Zeppelin 1 was recorded mostly live in the studio and the results speak for themselves - now I wonder if click tracks were used??
 
This article is fairly long but it contains a bunch of videos as well, and plenty of nuggets about the guitar's backstory from the 50's on. Good for those who have a basic, superficial knowledge of guitar stuff. How guitar companies progressed from the 50's thru the 90's and today as they were bought and sold resulting in great instruments, then crap instruments, then really good instruments.

 
this is an old one I stumbled on. Wade, from Iowa to LA to making EMI/ABBEY ROAD gear and mics...hand built in Shell rock Iowa,
Chandler Limited Gear used in HiEnd studios including EMI/Abbey Road. pretty amazing story and luck as he says.

 
2020- SOS Mixing On Headphones


I switched sometime ago. I realized my room was never going to be EMI/Abbey Road or George Martins AIR studio.....not even Sunset Sound...etc..
Speakers might be # 1 in a golden good room, depending on Music Genre (Rap might need SubWoofers...Folk might not , bluegrass might sound good almost anywhere)
but headphones work fine and might be even better in a crap room.
So I went to try headphones and my mixes and ability didn't suck any worse! and that's good because Headphones were really easy to use.

Funny the technology keeps changing, subtley sometimes loudly...
I went in deeper and did the Open Back Headphones someone mentioned, and it was better and different than closed back tracking headphones due to less bass, more flat for mixing. Open Backs it is for mixing, flat, easier on the ears...comfortable too. Then wondered is my Headphone AMP any good? and tried some Headphone amps, with Bob Ludwig praising the Grace Design...so dumped some big cash on a used Headphone Amp. $500...$600.. I found the confidence in the Grace Headphone AMP, but when comparing it made me realize the Behringer headphone rack was fine, one of my interfaces was 90% there, while a bunch of the interface HAmps really sucked and were weak and couldnt drive 600ohm, and not even able to drive the middle 250ohm range.
So headphone amp stayed in the studio, and is awesome for listening to enjoy too for everything.
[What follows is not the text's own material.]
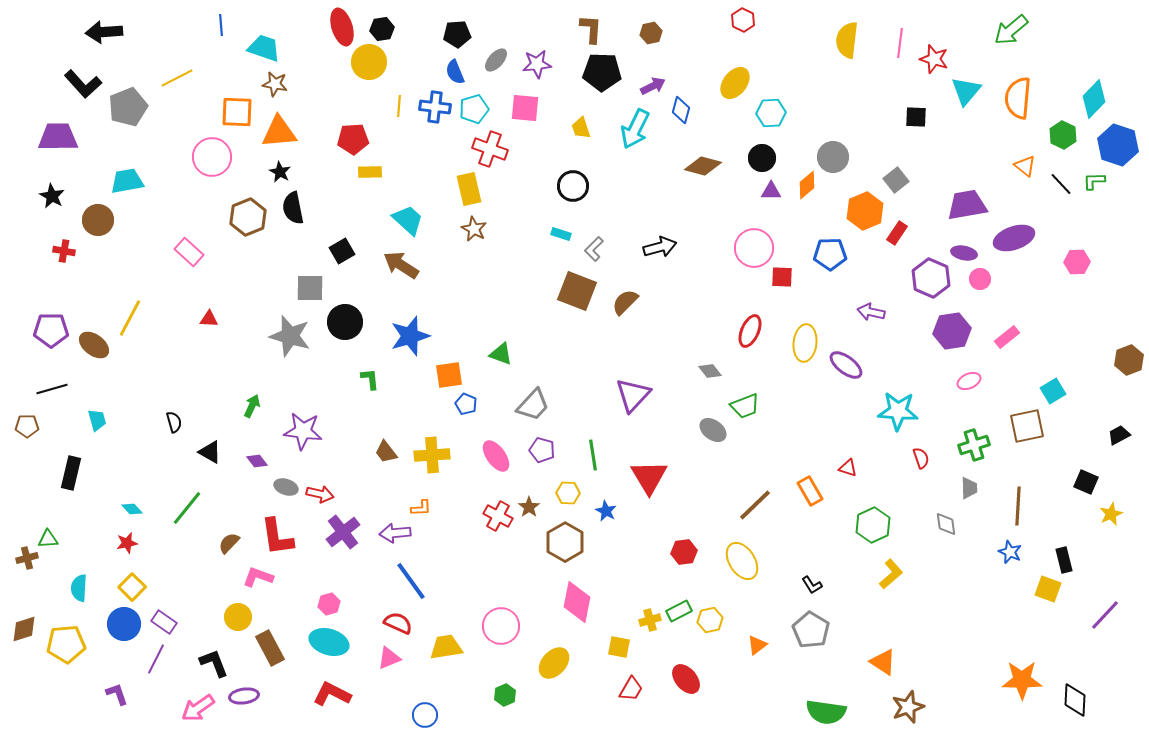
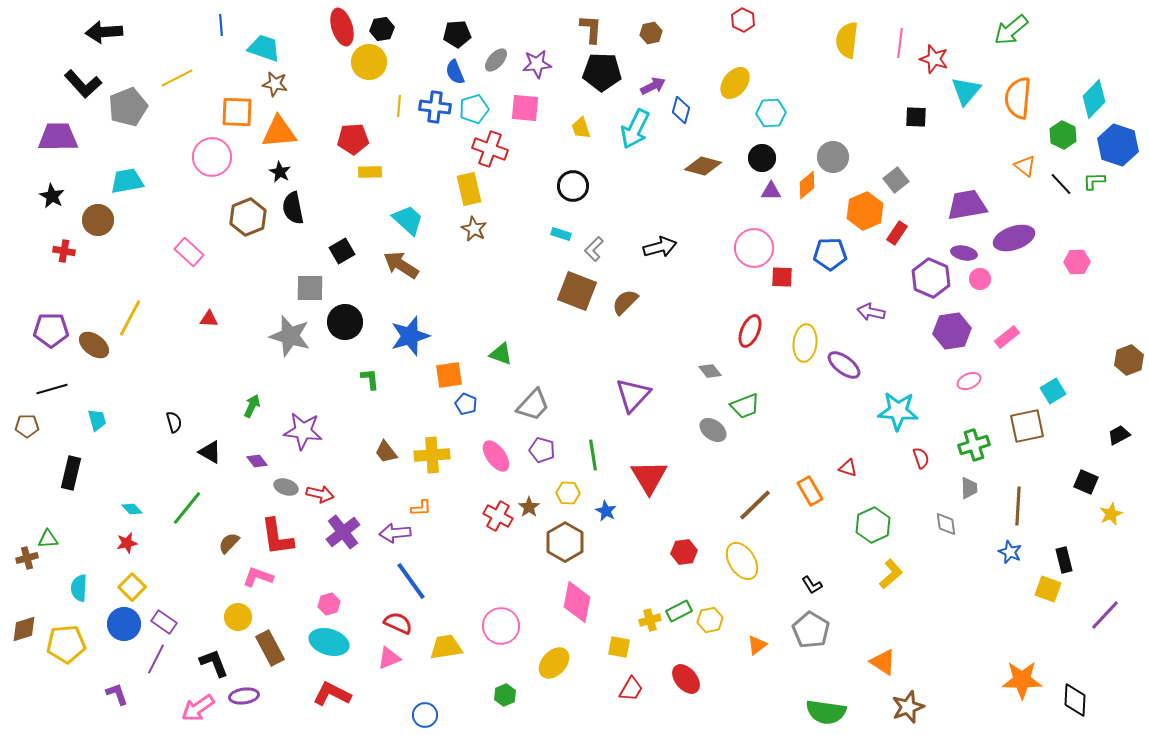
purple ellipse at (846, 365): moved 2 px left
I took post recommended from pro's and users and bought the BeyerDynamic pro 880 250ohm, and this used Grace Design headphone amp (I sold it and bought it back later)...but my Line6UX8 has an amazing Headphone amp too, those are $150 I compared to my laptop headphone amp and the Behringer multi H-amp. All were ok, but again some suck and using 250 ohm headphones tested that out quickly.

Last someone figured out "simulation of room" and there's the PlugIns to slap on the final Mix Bus....to simulate listening to speakers while using headphones. As when listening to speakers our ears hear both speakers, not quite mono but near it in some ways...but great setup!! now without the "Bad Room Reflections" from the speaker method....hail the Headphone monitoring method.
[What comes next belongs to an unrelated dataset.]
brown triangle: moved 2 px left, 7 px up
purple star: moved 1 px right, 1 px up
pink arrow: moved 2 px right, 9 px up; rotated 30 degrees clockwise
its all good stuff... Sound on Sound and Headphones and Monitoring the Sound Recording...
Geoff Emerick- Beatles engineers mentioned, "the Monitoring is the most important of all because if you aren't hearing things right, how do we make adjustments."
So he put Monitoring as # 1 before anything else. He used speakers in great rooms and HiEnd...but for HR monitoring is important and maybe Headphones work better?

some memory lane too, thinking back, people used stereos and hifis in the house for playback systems and listening. Those days were soooo different than todays "ear bud bluetooths of smart phone spotifys today." seems fitting and logical, mixing on Headphones for a "headphone world" works and makes sense.
most computers and cars don't have anything but Bluetooth players now, so the whole mediums changed years ago actually.

My DynAudios BM5a have sat for over a year unused... maybe Ill hook a Bluetooth box to them? play my smart phone through them...or sell them?
I have 3 sets of studio monitors. One set is always on the interface. Available...ready to play but having a bunch of good headphones could work better. hmm?

just riffing....
I sit here today with my laptop, a cable from the audio out, to RCA in on my Grace Design 902 headphone amp, and my Beyer880 headphones> usually listening to youtubes comparing stuff or free music from someone. Its almost 2026.